KM postedErr ... You are picking up behind the line with a dead bird or two lying in the open. Someone cripples a bird and brings it down with a dead bird(s) between you and it. I always aim to leave dead birds during the drive, and pick only runners and cripples. So I train a form of ladder drill with just that scenario in mind. Not uncommon.Quote:
So, if the game was on a direct line to the other bird, then that would be picked first, and the dog sent back for the longer bird. We do not want our dogs ignoring game here.
It's only fair to say that now my lead dog has departed, of the two remaining one is reasonably sure to stop on the whistle by a dead bird and take a big "back" to a cripple, and one isn't!
Good judges over here don't set up that kind of blind. They would never give up the initial line so easily.
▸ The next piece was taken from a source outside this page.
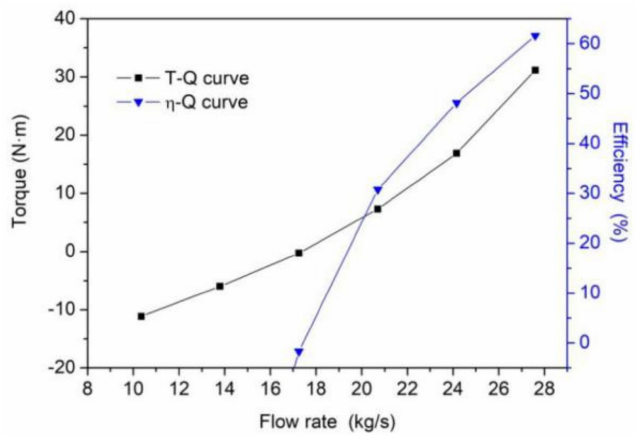
Figure 14. PAT performance in terms of torque and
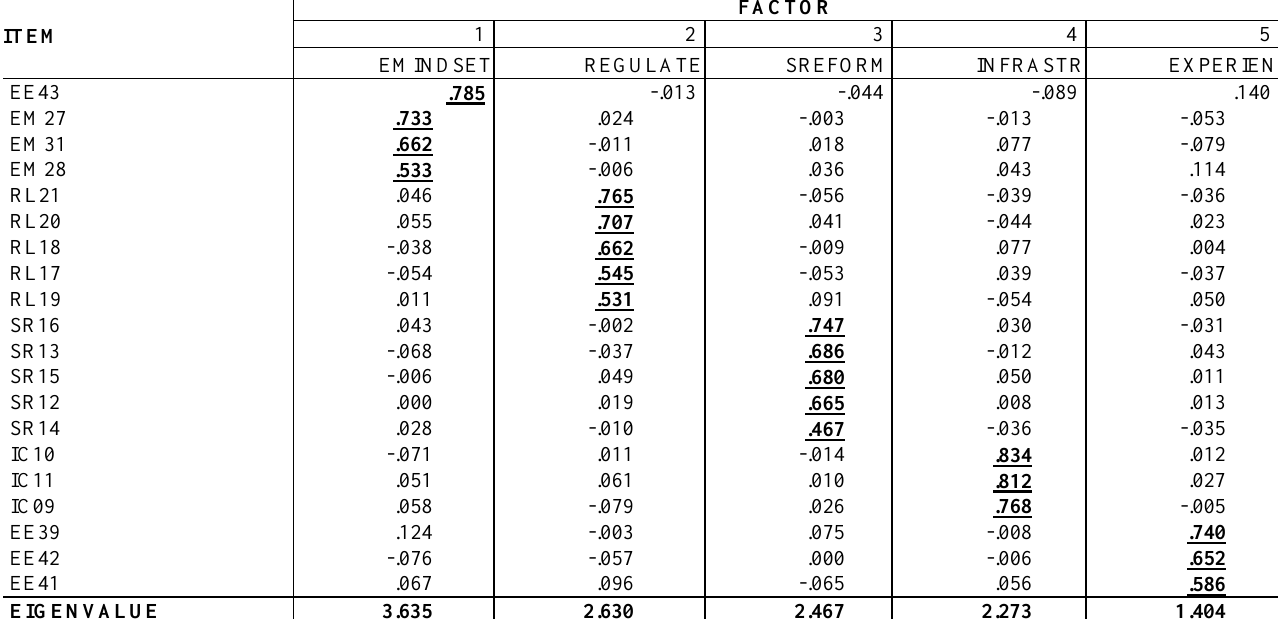
Table 1: Rotated factor loadings: Antecedent variables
Poison bird blinds are typically 5-10 degreees off of the correct line, with factors in the field or water creating suction towards the poison bird and a "TRAP" on the other side of the correct line that will cause the dog to go out of sight of the handler and judges. The most difficult ones will have the poison bird equidistant or nearly so with the blind bird.
Your FT game has it's own set of difficulties. Some fail to grasp that. They need to try to line their dog over a sheep fence. They'd "get it" then......-Paul
at field trials over here we don't place poison birds directly on the path to a blind. We will however pluck duck feathers or dip a stinky duck in water and fling it around to Baptise the ground that is directly on the path to the blind.
I will say that a dog well trained on poison birds and understands the game can be handled off of a poison bird that is very close to the line.
I recall sitting in the field throwing a poison bird in towards the line to the blind. It fell within a few yards, way closer than you would want. Anyway, an accomplished field champion is running the blind and to my amazement as the dog approaches the poison bird, without breaking stride or even looking at the bird, she literally jumped over it and continued the blind. No lie.